The Economic Wellbeing Explorer provides a clear illustration of this approach. By combining financial data with administrative and open datasets, it offers a multi-level view of economic wellbeing across national, regional and local contexts. The platform enables policymakers to track indicators of financial stress—such as persistent overdrafts, low financial resilience, or high expenditure relative to income—in near real time.

This type of tool supports a shift towards more preventative, place-based policy. By identifying emerging risks early, it enables targeted interventions tailored to specific communities, rather than relying on reactive or one-size-fits-all approaches. In this sense, data becomes not only a descriptive resource, but an operational one that directly informs service design and resource allocation.

Governance, Ethics, and Public Trust

The expanded use of smart data raises important questions about ethics, governance, and public trust. The workshop highlighted that the value of such data depends fundamentally on robust systems of data protection and accountability.

Secure infrastructures, such as Trusted Research Environments, play a central role in enabling access to sensitive data while ensuring privacy and security. These environments operate under established governance principles, including the “Five Safes” framework, which ensures that data is used only by appropriate users, for legitimate purposes, in secure settings, with outputs that do not compromise confidentiality.
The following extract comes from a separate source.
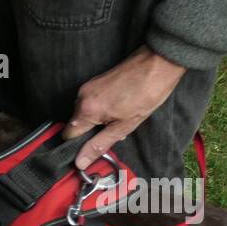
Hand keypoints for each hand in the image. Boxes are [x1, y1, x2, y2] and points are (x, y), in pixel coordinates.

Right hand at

Importantly, the discussion underscored that public trust is not simply a technical issue, but a social one. Demonstrating clear public value, maintaining transparency about data use, and engaging citizens in governance processes are essential to sustaining support for data-driven approaches to policy.

Implications for Research and Policy

The workshop points towards several interconnected priorities for future research and policy development. There is a clear need to advance the measurement of financial vulnerability, moving beyond income-based indicators to capture more dynamic dimensions such as financial resilience, expenditure patterns, and exposure to shocks.

At the same time, there is a growing opportunity to strengthen the link between micro-level data and macroeconomic outcomes. Understanding how individual and firm-level behaviours aggregate into regional and national productivity trends remains an important analytical challenge.

The integration of health and economic data also represents a significant research frontier. As demonstrated in the workshop, health conditions have profound implications for labour market participation and productivity, yet these relationships are often poorly captured in traditional datasets.

For policymakers, the key implication is the need to invest not only in data access, but in data capability. This includes building capacity within local and national institutions to interpret and use data effectively, as well as embedding data-driven approaches within policy design processes. Equally important is the development of governance frameworks that maintain high standards of ethics and public accountability.

Conclusion

The workshop makes clear that improving productivity is not simply a matter of economic policy, but of data innovation. By integrating traditional statistical approaches with new forms of smart data, it is possible to develop a more timely, granular and inclusive understanding of economic activity.

This shift has important implications for how productivity is conceptualised and addressed. It enables a move away from aggregate, nationally focused models towards approaches that are more sensitive to place, context, and lived experience. In doing so, it opens up new possibilities for designing policies that are both more effective and more equitable.